See if you can label this pyramid with the members of additional food chains.
Put yourself in one chain.
Energy Transfer is Energy Sharing |
When we see Earth-life as a whole system (the Biosphere), we think first of the whole rather than of its individual parts. So when a mouse is eaten by a hawk, we can see that first as an energy transfer within the whole system of life.
All lives stay alive on energy transfers and end in death.
When we look at the whole system of the Biosphere, we have choices about how we see it:
• we can choose to see it as a horrible tragedy, a slaughterhouse, or
• we can choose to see it as a system of energy sharing which is essentially cooperative.

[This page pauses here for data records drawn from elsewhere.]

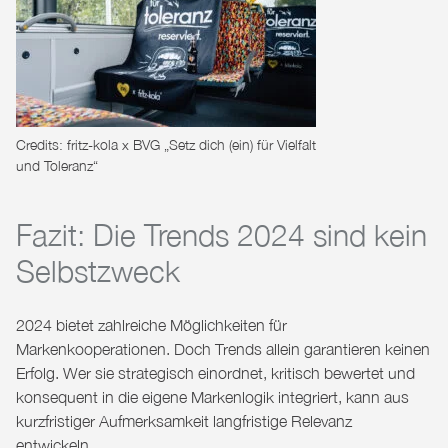
Credits: fritz-kola x BVG „Setz dich (ein) für Vielfalt
und Toleranz“
Fazit: Die Trends 2024 sind kein
Selbstzweck
2024 bietet zahlreiche Möglichkeiten für
Markenkooperationen. Doch Trends allein garantieren keinen
Erfolg. Wer sie strategisch einordnet, kritisch bewertet und
konsequent in die eigene Markenlogik integriert, kann aus
kurzfristiger Aufmerksamkeit langfristige Relevanz
entwickeln.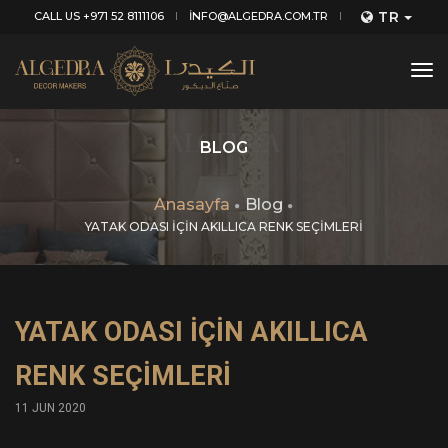
TR
CALL US +971 52 8111106
INFO@ALGEDRA.COM.TR
tog
nav
BLOG
Anasayfa
Blog
YATAK ODASI İÇİN AKILLICA RENK SEÇİMLERİ
YATAK ODASI İÇİN AKILLICA
RENK SEÇİMLERİ
11 JUN 2020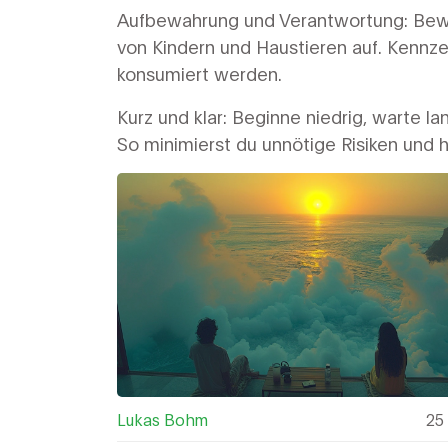
Aufbewahrung und Verantwortung: Bew
von Kindern und Haustieren auf. Kennze
konsumiert werden.
Kurz und klar: Beginne niedrig, warte l
So minimierst du unnötige Risiken und h
Lukas Bohm
25 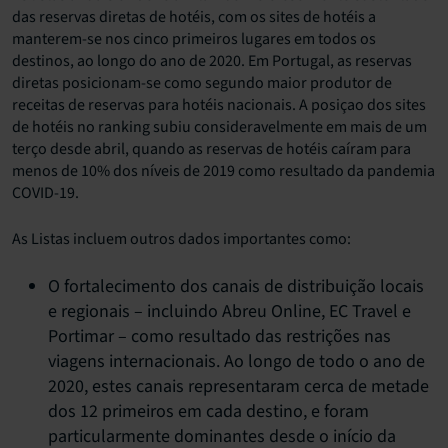
das reservas diretas de hotéis, com os sites de hotéis a
manterem-se nos cinco primeiros lugares em todos os
destinos, ao longo do ano de 2020. Em Portugal, as reservas
diretas posicionam-se como segundo maior produtor de
receitas de reservas para hotéis nacionais. A posiçao dos sites
de hotéis no ranking subiu consideravelmente em mais de um
terço desde abril, quando as reservas de hotéis caíram para
menos de 10% dos níveis de 2019 como resultado da pandemia
COVID-19.
As Listas incluem outros dados importantes como:
O fortalecimento dos canais de distribuição locais
e regionais – incluindo Abreu Online, EC Travel e
Portimar – como resultado das restrições nas
viagens internacionais. Ao longo de todo o ano de
2020, estes canais representaram cerca de metade
dos 12 primeiros em cada destino, e foram
particularmente dominantes desde o início da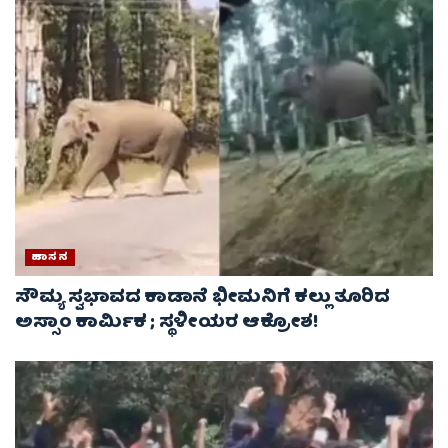
ಹಾಸನ
ಸೌಮ್ಯ ಸ್ವಭಾವದ ಕಾಡಾನೆ ಭೀಮನಿಗೆ ಕಲ್ಲು ತೂರಿದ
ಅಸ್ಸಾಂ ಕಾರ್ಮಿಕ ; ಸ್ಥಳೀಯರ ಆಕ್ರೋಶ!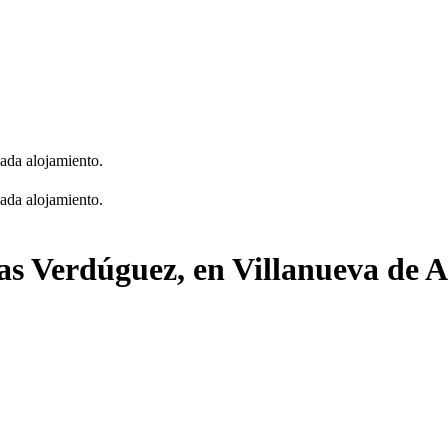
cada alojamiento.
cada alojamiento.
as Verdúguez, en Villanueva de A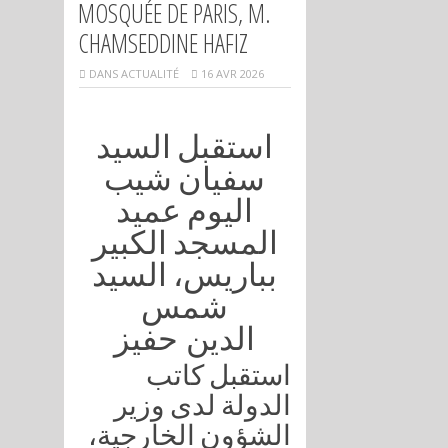
MOSQUÉE DE PARIS, M.
CHAMSEDDINE HAFIZ
DANS
ACTUALITÉ
16 AVR 2026
استقبل السيد
سفيان شيب
اليوم عميد
المسجد الكبير
بباريس، السيد
شمس
الدين حفيز
استقبل كاتب
الدولة لدى وزير
الشؤون الخارجية،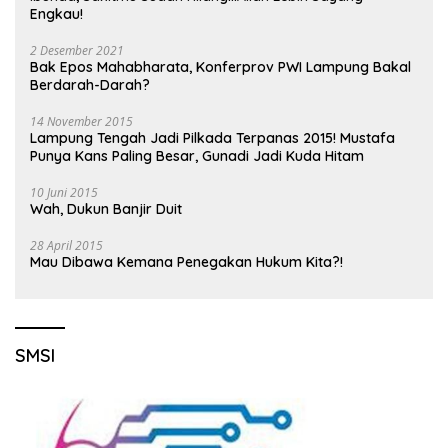
Engkau!
2 Desember 2021
Bak Epos Mahabharata, Konferprov PWI Lampung Bakal
Berdarah-Darah?
14 November 2015
Lampung Tengah Jadi Pilkada Terpanas 2015! Mustafa
Punya Kans Paling Besar, Gunadi Jadi Kuda Hitam
10 Juni 2015
Wah, Dukun Banjir Duit
28 April 2015
Mau Dibawa Kemana Penegakan Hukum Kita?!
SMSI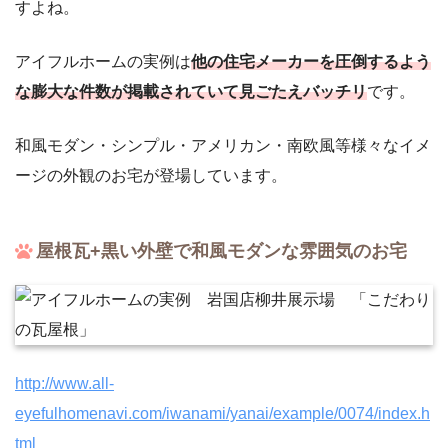
すよね。
アイフルホームの実例は
他の住宅メーカーを圧倒するよう
な膨大な件数が掲載されていて見ごたえバッチリ
です。
和風モダン・シンプル・アメリカン・南欧風等様々なイメ
ージの外観のお宅が登場しています。
屋根瓦+黒い外壁で和風モダンな雰囲気のお宅
http://www.all-
eyefulhomenavi.com/iwanami/yanai/example/0074/index.h
tml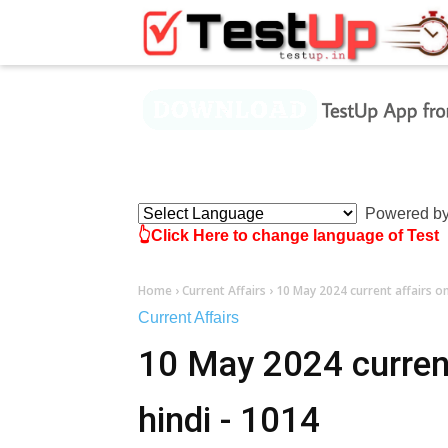
×
Powered b
👆Click Here to change language of Test
Home
›
Current Affairs
›
10 May 2024 current affairs onl
Current Affairs
10 May 2024 current 
hindi - 1014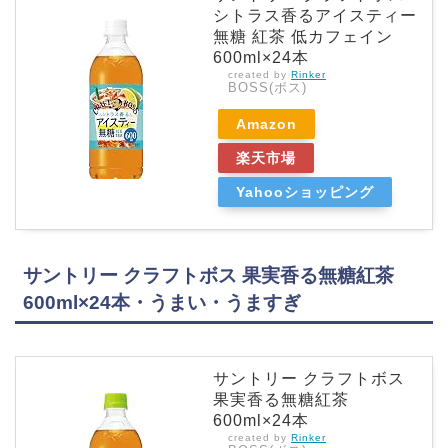
シトラス香るアイスティー
無糖 紅茶 低カフェイン
600ml×24本
created by
Rinker
BOSS(ボス)
Amazon
楽天市場
Yahooショッピング
サントリー クラフトボス 果実香る無糖紅茶
600ml×24本・うまい・うますぎ
サントリー クラフトボス
果実香る無糖紅茶
600ml×24本
created by
Rinker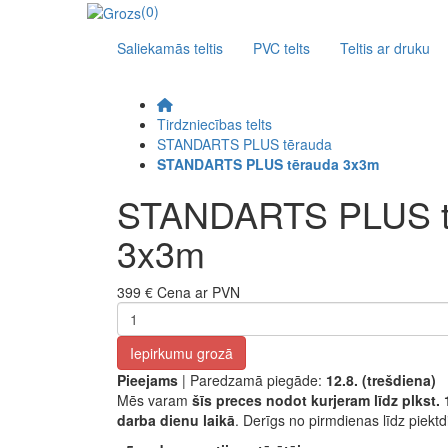
(0)
Saliekamās teltis
PVC telts
Teltis ar druku
Tirdzniecības telts
STANDARTS PLUS tērauda
STANDARTS PLUS tērauda 3x3m
STANDARTS PLUS t
3x3m
399 €
Cena ar PVN
Iepirkumu grozā
Pieejams
| Paredzamā piegāde:
12.8. (trešdiena)
Mēs varam
šīs preces nodot kurjeram līdz plkst. 
darba dienu laikā
. Derīgs no pirmdienas līdz piektd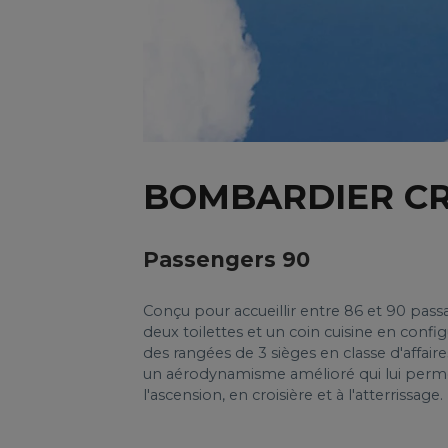
BOMBARDIER CR
Passengers 90
Conçu pour accueillir entre 86 et 90 pass
deux toilettes et un coin cuisine en confi
des rangées de 3 sièges en classe d'affai
un aérodynamisme amélioré qui lui perme
l'ascension, en croisière et à l'atterrissage.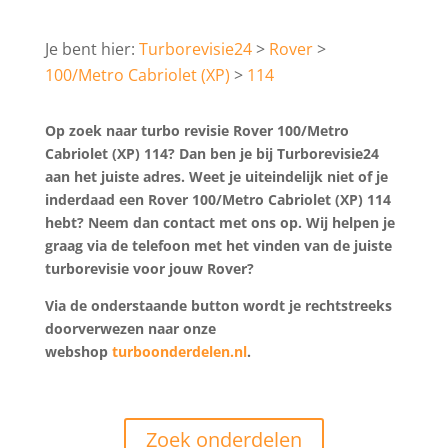
Turborevisie24
Rover
100/Metro Cabriolet (XP)
114
Op zoek naar turbo revisie Rover 100/Metro
Cabriolet (XP) 114? Dan ben je bij Turborevisie24
aan het juiste adres. Weet je uiteindelijk niet of je
inderdaad een Rover 100/Metro Cabriolet (XP) 114
hebt? Neem dan contact met ons op. Wij helpen je
graag via de telefoon met het vinden van de juiste
turborevisie voor jouw Rover?
Via de onderstaande button wordt je rechtstreeks
doorverwezen naar onze
webshop
turboonderdelen.nl
.
Zoek onderdelen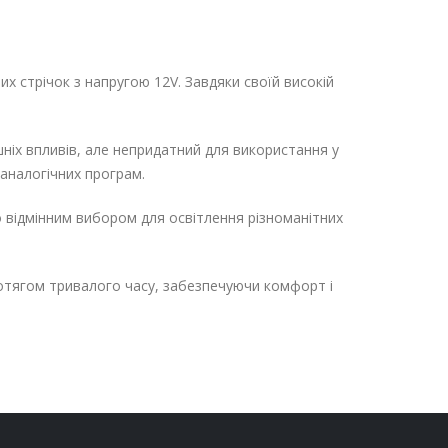
 стрічок з напругою 12V. Завдяки своїй високій
шніх впливів, але непридатний для використання у
аналогічних програм.
 відмінним вибором для освітлення різноманітних
отягом тривалого часу, забезпечуючи комфорт і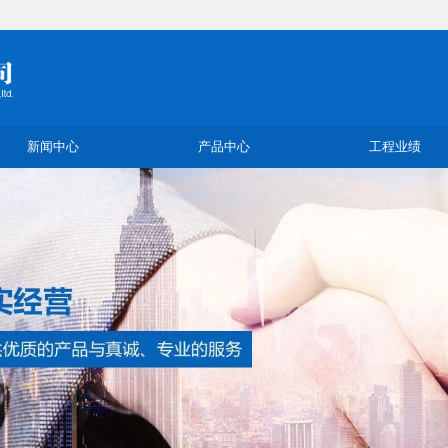
新闻中心
产品中心
工程业绩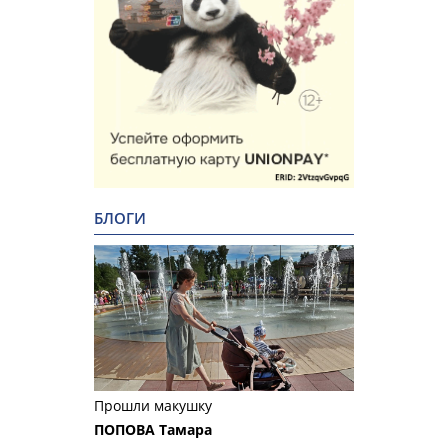
БЛОГИ
Прошли макушку
ПОПОВА Тамара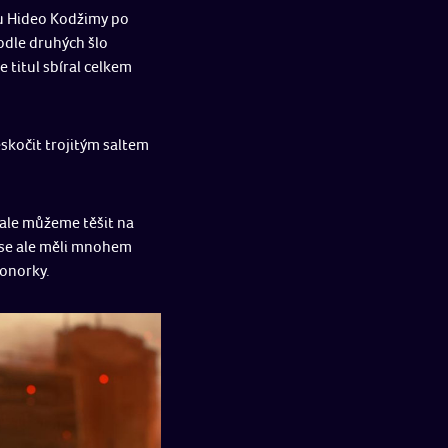
ru Hideo Kodžimy po
odle druhých šlo
titul sbíral celkem
skočit trojitým saltem
ale můžeme těšit na
 se ale měli mnohem
ponorky.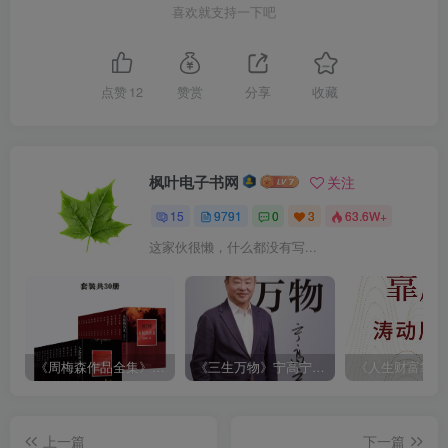
喜欢就支持一下吧
点赞
12
赞赏
分享
收藏
枫叶电子书网
关注
15
9791
0
3
63.6W+
这家伙很懒，什么都没有写...
《周梅森作品全集》[共30册]
《三生万物》宁高宁（epub+mobi+azw3+pdf）
上一篇
下一篇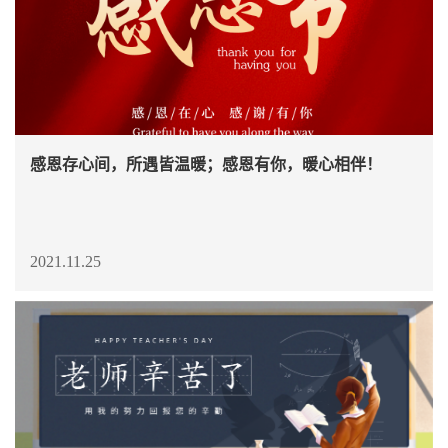
感恩存心间，所遇皆温暖；感恩有你，暖心相伴！
2021.11.25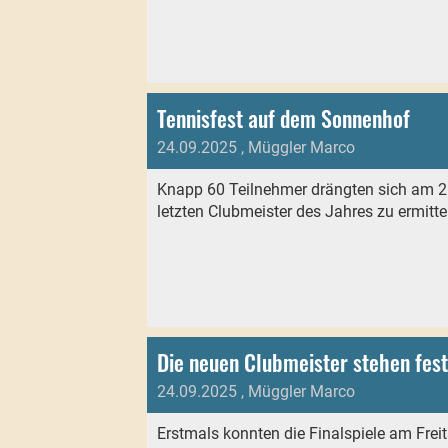
Tennisfest auf dem Sonnenhof
24.09.2025
, Müggler Marco
Knapp 60 Teilnehmer drängten sich am 21
letzten Clubmeister des Jahres zu ermitte
Die neuen Clubmeister stehen fest
24.09.2025
, Müggler Marco
Erstmals konnten die Finalspiele am Fre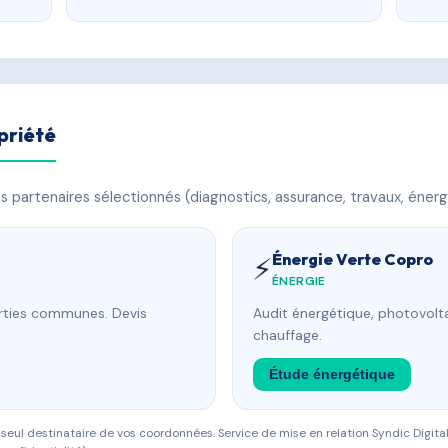
priété
 partenaires sélectionnés (diagnostics, assurance, travaux, énerg
Énergie Verte Copro
⚡
ÉNERGIE
arties communes. Devis
Audit énergétique, photovolta
chauffage.
Étude énergétique
eul destinataire de vos coordonnées. Service de mise en relation Syndic Digital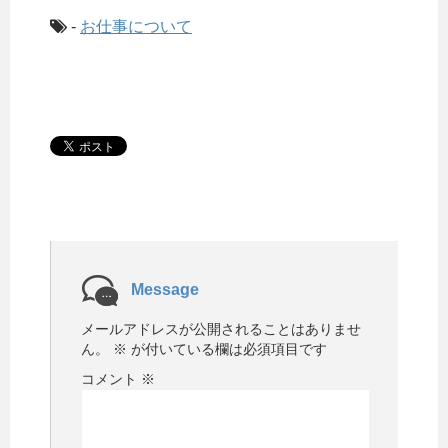
-
お仕事について
Message
メールアドレスが公開されることはありませ
ん。
※
が付いている欄は必須項目です
コメント
※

All life on Earth survives by feeding on other lives and their leftovers. We live by eating each other. That is the way things are. What is good for the health of the system is not necessarily good for individual lives within that system.
We have to be cautious here about imposing our human moral judgments onto other lives. We don't find it especially ugly when a carrot dies. But when the rabbit who ate the carrot dies, it can be ugly (to humans).
If the rabbit was smeared across a highway by a car, that is ugly. If the energy the rabbit contains is not used by other lives, that may look ugly and wasteful.
But in fact, life is so resourceful that living things always find a way to make a living from whatever is available. What the car did was to shorten the food chain. The crow was happy with the meat he carried back to his nestlings, the sparrow was happy with the fur lining her nest, and forty billion bacteria were living the good life in what was left.